ROLE OF LITHOLOGY AND STRUCTURE ON REGIONAL GROUND-WATER FLOW TO LARGE SPRINGS OF THE OZARK PLATEAUS, MIDCONTINENT U.S


BRAHANA, Van, Geosciences, Univ of Arkansas, 20 Ozark Hall, Fayetteville, AR 72701-1201 and PENNINGTON, Darrell, Geosciences, University of Arkansas, 113 Ozark Hall, Fayetteville, AR 72701, brahana@uark.edu

The regional karst aquifers of the Ozark Plateaus are unique in many ways for midcontinent U.S. aquifer systems. The Ozark region of Missouri and Arkansas contains many more large springs (> 1 cubic m/sec) than contiguous Paleozoic aquifers elsewhere, including 3 of the 10 largest first-magnitude springs in the county. Recent studies within the past 20 years that have evaluated regional aquifer systems (e.g. RASA and NAWQA) have tended to lump a thick stratigraphic interval (~400 m) of predominantly dolomite and sandstone into the Ozark aquifer, which for some regional assessments is appropriate; emerging data, however, indicate that within this thick interval there are strong, localized karst-flow distributions. Studies at less than regional scale utilizing the entire Ozark aquifer interval rather than distinct lithologic units tend to oversimplify the hydrogeology, with the concurrent loss of information and understanding. This paper evaluates the stratigraphic range and areal extent of flow distributions in the interval of the Ozark aquifer, and seeks to draw a coherent conceptual model that explains discharge and water quality in terms of processes and controls related to the evolution of the karst hydrogeology of the Potosi Formation.

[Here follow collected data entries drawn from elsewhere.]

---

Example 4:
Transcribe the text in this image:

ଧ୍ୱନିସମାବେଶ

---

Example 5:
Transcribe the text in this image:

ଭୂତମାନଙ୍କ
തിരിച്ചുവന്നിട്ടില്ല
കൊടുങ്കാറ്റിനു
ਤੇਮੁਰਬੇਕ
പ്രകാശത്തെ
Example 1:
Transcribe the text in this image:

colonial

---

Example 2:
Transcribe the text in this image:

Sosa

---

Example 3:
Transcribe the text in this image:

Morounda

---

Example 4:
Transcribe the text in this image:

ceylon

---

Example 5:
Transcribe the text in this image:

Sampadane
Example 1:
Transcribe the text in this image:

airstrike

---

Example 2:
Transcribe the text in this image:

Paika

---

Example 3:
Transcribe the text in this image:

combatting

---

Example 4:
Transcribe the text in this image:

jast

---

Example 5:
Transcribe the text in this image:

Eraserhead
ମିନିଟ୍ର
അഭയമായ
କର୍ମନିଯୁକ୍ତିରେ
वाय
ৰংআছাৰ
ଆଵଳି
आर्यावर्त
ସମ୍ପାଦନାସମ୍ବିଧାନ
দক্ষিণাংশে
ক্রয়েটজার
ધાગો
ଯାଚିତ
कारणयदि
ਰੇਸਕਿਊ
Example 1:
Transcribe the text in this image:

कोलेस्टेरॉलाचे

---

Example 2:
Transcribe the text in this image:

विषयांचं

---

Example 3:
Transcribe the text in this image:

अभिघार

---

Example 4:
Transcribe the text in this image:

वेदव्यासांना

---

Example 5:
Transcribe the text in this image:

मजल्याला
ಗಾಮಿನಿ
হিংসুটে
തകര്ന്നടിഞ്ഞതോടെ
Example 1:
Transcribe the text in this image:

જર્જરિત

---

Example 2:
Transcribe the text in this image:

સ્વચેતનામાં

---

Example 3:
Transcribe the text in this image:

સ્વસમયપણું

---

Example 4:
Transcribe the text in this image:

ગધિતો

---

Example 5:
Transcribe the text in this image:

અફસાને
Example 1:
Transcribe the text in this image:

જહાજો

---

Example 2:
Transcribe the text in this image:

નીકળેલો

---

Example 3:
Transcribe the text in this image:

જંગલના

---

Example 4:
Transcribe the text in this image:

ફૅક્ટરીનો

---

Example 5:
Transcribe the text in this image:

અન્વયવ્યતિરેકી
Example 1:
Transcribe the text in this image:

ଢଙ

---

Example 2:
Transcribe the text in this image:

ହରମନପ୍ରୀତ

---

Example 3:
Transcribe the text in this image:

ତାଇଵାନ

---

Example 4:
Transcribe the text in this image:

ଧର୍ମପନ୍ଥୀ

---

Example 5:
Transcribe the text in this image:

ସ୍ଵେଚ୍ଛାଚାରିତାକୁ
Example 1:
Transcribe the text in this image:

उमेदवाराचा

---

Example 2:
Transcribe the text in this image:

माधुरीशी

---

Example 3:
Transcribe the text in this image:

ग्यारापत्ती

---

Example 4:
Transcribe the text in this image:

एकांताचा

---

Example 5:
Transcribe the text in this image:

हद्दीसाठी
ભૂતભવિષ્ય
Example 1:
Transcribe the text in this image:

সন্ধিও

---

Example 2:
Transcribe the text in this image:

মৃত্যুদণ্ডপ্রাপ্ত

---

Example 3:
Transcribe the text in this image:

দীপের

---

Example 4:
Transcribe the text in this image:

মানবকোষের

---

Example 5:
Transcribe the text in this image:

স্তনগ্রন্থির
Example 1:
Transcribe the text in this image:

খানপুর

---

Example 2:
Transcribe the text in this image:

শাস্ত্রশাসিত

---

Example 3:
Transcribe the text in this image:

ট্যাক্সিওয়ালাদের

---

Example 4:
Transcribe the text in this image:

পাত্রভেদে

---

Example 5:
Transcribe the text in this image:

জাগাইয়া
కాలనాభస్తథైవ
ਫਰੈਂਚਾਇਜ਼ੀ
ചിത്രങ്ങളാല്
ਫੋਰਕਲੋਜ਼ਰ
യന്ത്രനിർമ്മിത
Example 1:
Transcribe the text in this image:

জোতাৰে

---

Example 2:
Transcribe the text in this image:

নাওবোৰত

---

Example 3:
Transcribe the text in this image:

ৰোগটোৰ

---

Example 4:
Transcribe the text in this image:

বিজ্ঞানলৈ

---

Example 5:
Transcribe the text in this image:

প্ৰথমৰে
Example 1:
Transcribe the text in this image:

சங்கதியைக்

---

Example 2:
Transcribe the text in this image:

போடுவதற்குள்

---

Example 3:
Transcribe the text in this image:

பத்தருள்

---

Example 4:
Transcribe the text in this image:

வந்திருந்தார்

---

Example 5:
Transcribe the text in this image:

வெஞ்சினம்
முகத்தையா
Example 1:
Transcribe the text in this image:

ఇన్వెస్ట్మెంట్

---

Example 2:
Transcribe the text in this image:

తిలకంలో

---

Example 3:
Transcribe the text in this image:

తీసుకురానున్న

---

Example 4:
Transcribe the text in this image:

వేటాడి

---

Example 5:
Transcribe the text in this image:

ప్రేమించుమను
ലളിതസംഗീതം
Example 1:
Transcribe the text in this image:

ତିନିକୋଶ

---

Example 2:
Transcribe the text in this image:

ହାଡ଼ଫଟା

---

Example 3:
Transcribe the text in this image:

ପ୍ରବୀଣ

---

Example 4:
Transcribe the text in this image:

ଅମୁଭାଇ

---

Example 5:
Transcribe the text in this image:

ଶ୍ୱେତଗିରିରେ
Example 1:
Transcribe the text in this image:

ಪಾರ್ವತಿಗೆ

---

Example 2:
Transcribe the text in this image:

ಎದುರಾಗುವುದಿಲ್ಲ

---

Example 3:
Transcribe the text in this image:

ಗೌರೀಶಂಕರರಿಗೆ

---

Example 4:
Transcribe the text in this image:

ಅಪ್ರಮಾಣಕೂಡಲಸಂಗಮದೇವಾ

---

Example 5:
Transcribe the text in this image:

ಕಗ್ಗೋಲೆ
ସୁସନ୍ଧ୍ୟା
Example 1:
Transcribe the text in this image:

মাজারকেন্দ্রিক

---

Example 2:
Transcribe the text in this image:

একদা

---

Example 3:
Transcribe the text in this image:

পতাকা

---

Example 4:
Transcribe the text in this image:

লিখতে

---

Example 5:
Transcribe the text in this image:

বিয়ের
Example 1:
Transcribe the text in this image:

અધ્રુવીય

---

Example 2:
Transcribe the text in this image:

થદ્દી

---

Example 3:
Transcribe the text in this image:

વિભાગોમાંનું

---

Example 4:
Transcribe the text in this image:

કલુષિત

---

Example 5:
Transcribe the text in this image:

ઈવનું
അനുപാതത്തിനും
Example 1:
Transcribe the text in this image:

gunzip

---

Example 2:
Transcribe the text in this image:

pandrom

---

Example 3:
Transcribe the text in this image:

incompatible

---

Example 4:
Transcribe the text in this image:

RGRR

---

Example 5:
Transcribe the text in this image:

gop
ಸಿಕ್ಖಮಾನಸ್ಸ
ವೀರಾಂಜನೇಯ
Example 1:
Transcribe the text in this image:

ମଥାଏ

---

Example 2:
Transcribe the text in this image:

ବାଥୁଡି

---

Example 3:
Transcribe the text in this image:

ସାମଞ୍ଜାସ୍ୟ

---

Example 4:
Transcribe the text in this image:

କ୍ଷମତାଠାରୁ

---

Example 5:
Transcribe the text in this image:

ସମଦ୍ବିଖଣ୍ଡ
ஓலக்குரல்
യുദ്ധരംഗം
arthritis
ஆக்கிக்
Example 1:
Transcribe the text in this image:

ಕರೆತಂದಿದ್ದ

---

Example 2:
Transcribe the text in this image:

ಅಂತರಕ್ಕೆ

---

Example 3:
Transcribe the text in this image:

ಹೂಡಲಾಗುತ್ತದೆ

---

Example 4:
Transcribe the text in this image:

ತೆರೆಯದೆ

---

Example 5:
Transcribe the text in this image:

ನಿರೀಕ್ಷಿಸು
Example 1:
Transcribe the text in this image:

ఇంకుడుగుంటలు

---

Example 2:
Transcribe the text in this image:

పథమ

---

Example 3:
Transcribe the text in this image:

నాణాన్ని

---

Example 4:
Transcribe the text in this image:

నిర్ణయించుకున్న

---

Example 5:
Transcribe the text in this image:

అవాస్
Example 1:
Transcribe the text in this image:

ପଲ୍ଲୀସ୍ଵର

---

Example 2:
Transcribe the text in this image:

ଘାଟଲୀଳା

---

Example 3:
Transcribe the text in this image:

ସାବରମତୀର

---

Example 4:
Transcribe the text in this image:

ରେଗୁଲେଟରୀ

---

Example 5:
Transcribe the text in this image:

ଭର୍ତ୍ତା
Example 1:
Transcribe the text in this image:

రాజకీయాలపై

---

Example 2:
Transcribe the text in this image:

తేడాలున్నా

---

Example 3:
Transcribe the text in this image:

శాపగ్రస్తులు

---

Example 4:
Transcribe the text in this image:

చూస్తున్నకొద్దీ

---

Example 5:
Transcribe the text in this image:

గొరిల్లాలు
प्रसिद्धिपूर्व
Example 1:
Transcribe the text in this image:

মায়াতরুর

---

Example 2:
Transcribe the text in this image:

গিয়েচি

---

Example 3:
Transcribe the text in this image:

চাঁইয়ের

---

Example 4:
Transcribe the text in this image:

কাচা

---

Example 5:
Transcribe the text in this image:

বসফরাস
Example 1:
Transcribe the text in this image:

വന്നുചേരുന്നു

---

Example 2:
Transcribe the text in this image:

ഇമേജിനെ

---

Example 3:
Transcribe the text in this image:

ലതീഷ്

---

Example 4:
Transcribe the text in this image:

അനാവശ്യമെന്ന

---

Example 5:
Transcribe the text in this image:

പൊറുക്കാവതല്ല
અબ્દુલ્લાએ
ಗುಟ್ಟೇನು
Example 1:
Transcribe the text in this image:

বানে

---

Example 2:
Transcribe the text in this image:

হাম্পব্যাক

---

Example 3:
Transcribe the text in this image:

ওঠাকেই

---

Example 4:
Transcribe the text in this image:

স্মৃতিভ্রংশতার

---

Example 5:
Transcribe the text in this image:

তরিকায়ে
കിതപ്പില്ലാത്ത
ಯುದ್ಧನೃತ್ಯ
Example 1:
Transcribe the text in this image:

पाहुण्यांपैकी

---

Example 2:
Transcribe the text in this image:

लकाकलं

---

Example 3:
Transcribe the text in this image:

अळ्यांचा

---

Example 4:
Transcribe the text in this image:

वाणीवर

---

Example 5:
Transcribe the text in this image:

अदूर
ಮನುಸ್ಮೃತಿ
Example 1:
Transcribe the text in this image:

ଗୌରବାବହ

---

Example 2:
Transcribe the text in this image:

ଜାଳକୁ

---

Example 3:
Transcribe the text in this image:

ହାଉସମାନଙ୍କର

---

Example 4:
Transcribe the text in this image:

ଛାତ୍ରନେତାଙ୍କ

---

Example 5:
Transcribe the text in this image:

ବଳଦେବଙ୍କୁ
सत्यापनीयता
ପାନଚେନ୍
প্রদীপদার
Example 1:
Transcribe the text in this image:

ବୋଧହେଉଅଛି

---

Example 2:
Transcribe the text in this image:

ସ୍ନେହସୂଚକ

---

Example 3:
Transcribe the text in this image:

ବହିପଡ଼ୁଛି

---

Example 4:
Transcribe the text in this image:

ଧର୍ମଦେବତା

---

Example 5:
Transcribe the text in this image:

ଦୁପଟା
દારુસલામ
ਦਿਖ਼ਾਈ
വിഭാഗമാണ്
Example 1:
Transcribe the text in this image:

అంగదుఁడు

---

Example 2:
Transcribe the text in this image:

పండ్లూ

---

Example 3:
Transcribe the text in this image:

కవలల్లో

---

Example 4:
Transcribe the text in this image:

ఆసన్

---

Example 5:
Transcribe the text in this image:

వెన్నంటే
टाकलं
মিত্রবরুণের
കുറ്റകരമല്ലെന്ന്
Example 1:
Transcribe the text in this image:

Data from numerous municipal wells indicate that the widespread, vuggy nature of permeability and the predominant lithology of the Potosi Formation resulted from early dolomitization and geochemical alteration. Well yields and focused hydraulic testing of individual units likewise is consistent with the Potosi as the predominant, most permeable interval within the Ozark aquifer. The concentration of large springs along linear trends that coincide with geophysical anomalies suggests major tectonic reactivation of basement faults broke the overlying brittle, carbonate cover into systematic orthogonal joint sets that facilitated vertical flow. Surface faults that appear to truncate the entire hydrostratigraphic section are consistent with this interpretation, as are distribution of endangered organisms such as Amblyopsis and Cambarus. Dye tracing, water-level mapping, stream piracy, and geochemistry provide additional constraints that explain most of the anomalous hydrogeologic behavior that cannot be accounted for with a single-layer Ozark aquifer model.